Les abandons scolaires
Il faut aussi souligner que nombre de jeunes cherchent à quitter le pays par tous les moyens. Certains entreprennent des démarches pour poursuivre leurs études à l’étranger. D’autres sont en attente de visa, résidence ou autres autorisations pour aller vivre ailleurs ; certains sont même prêts à y aller de manière illégale. Et, quand l’occasion se présente, abandonnent sans hésitation leurs études pour voyager. Le cas de nombreux jeunes qui sont dans le programme humanitaire pour les migrants, annoncé par le président américain Joe Biden, le 5 janvier 2023 et d’autres qui se réfugient au Chili, au Brésil, au Mexique, au Canada etc. Il est un fait que la conjoncture favorise les abandons scolaires. AyiboPost fait savoir que des universités de premier plan lui rapportent une baisse importante des inscriptions, dans un contexte d’immigration de masse, de départ des professeurs vers l’étranger pour cause d’insécurité, d’inflation galopante et de crise économique.
En tout cas, une chose est sûre. L’éducation comme la vie est un droit fondamental humain. Noir sur blanc, l’article 32 de la Constitution Haïtienne amendée stipule : « L’Etat garantit le droit à l’éducation. L’enseignement est libre à tous les degrés. Cette liberté s’exerce sous le contrôle de l’Etat ». L’éducation est d’ailleurs le catalyseur du développement durable du pays. Cela dit, négliger le respect d’un tel droit a ses conséquences. Tant vaut l’école, tant vaut la nation. En ce sens, cela craint pour la société de demain ainsi que pour le futur du pays.

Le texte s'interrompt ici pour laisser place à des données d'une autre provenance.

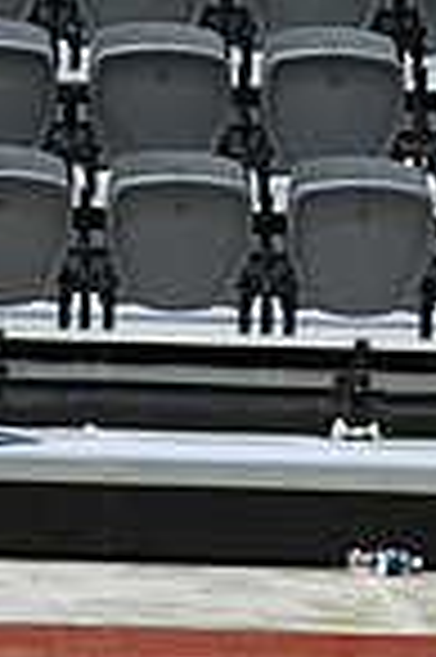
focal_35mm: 514
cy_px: 461
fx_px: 9359
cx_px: -787
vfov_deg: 4.0
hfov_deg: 2.6
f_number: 4
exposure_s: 1/250
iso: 4000
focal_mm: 86
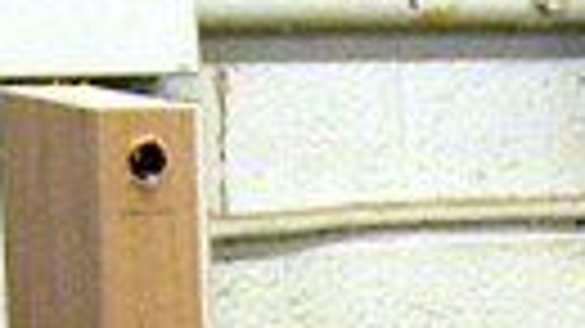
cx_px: 810
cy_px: 930
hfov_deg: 10.5
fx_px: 3086
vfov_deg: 5.7
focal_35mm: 199
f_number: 3.4
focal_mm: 5.5
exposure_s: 1/30
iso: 140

Il est vrai qu’à chaque jour suffit déjà sa peine et qu’en Haïti comme dit l’expression, « se jou nou wѐ a ki konte ». C’est pourquoi l’Haïtien tend à ne réfléchir qu’à court terme. Cependant, entre temps, la fuite de nos cerveaux s’amplifie. Le nombre d’analphabètes et d'illettrés augmente. Et, ils deviennent même nos dirigeants de demain.